■ WHAT IS REQUIRED:
When you write out the records, keep every word exact and drop the pictures.

■ DATA FOR THIS EXERCISE:
* * * * * * *

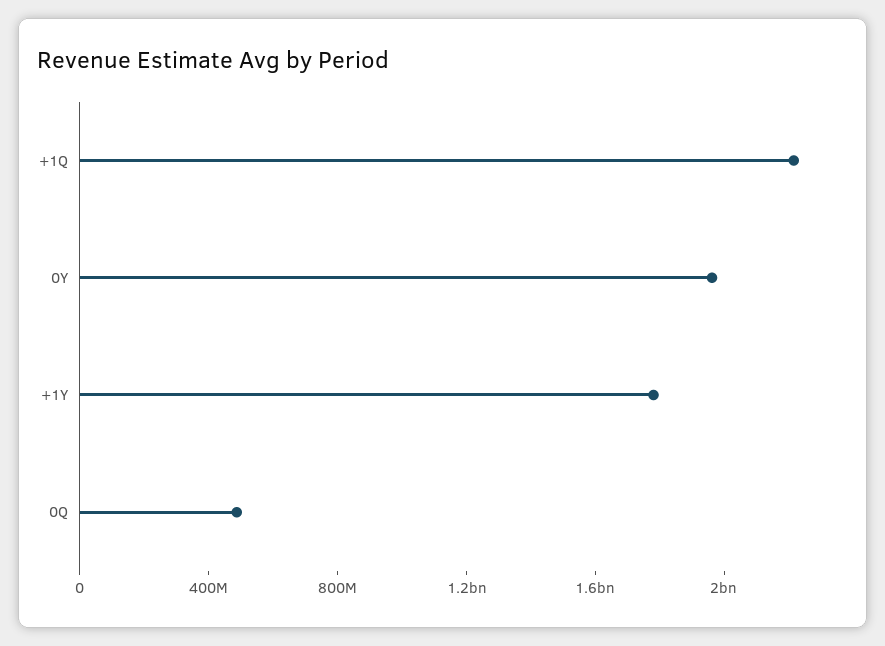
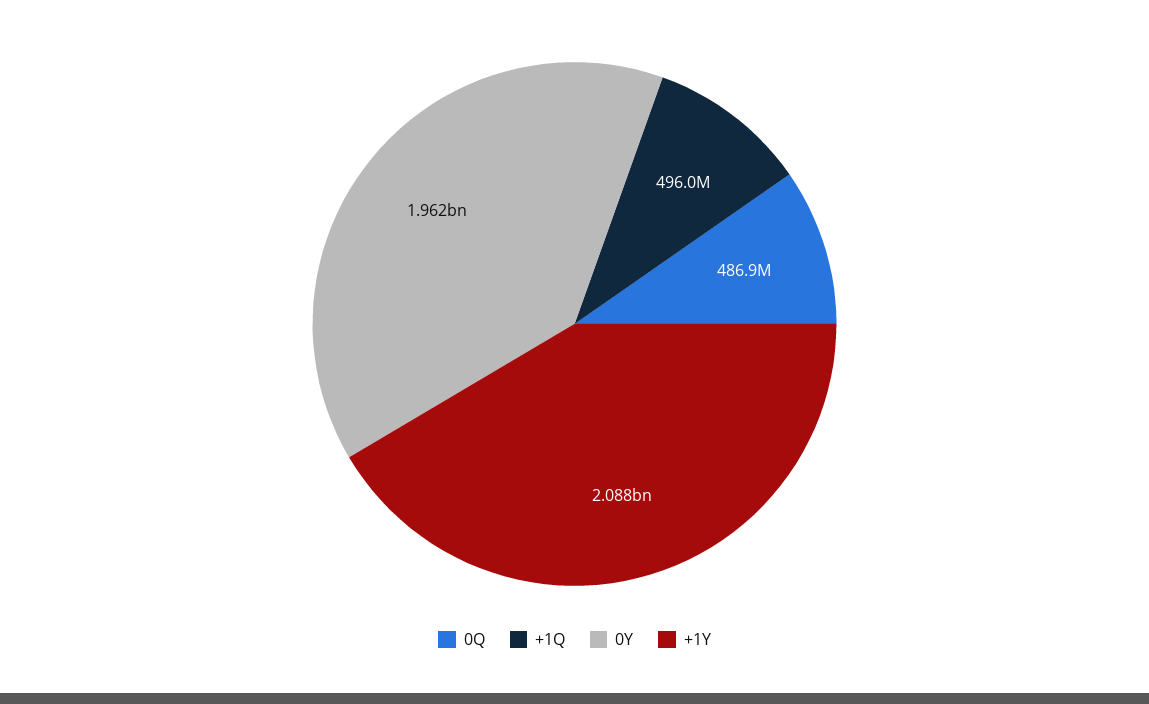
  {
-   "+1Q": 2200000000,
+   "+1Q": 496000000,
    "0Y": 1962000000,
-   "+1Y": 1800000000,
+   "+1Y": 2088000000,
    "0Q": 486900000
  }

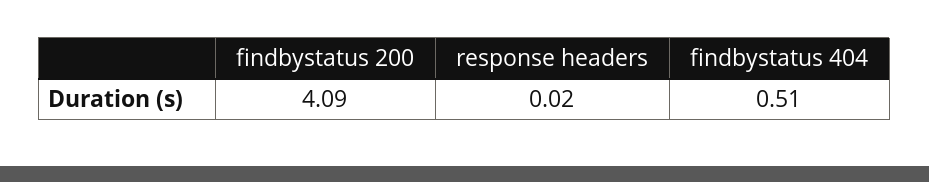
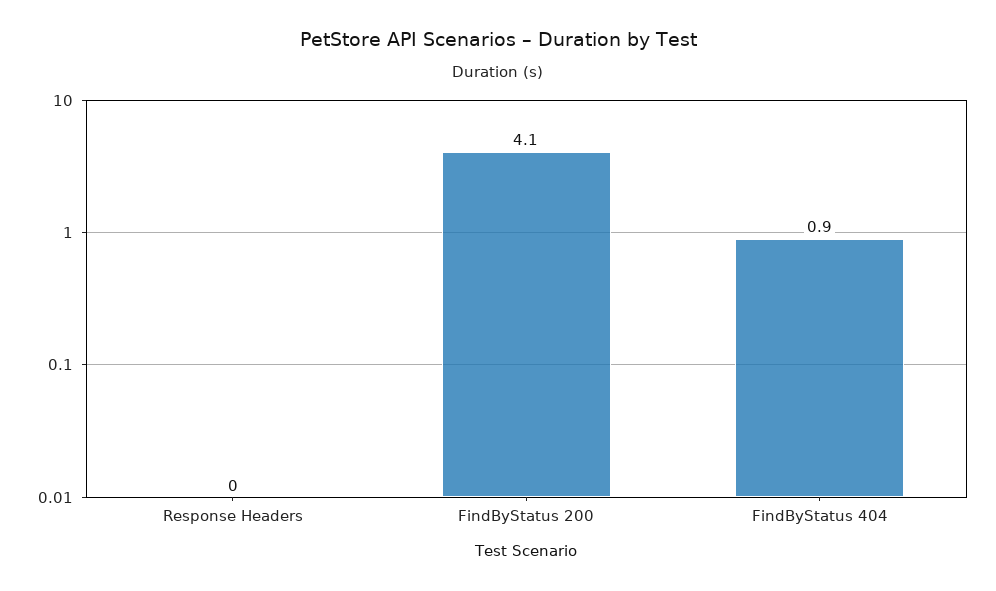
  {
    "findbystatus 200": 4.09,
    "response headers": 0.02,
-   "findbystatus 404": 0.51
+   "findbystatus 404": 0.9
  }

* * * * * * *

■ EXERCISE RESPONSE:
  {
-   "+1Q": 2200000000,
+   "+1Q": 496000000,
    "0Y": 1962000000,
-   "+1Y": 1800000000,
+   "+1Y": 2088000000,
    "0Q": 486900000
  }

  {
    "findbystatus 200": 4.09,
    "response headers": 0.02,
-   "findbystatus 404": 0.51
+   "findbystatus 404": 0.9
  }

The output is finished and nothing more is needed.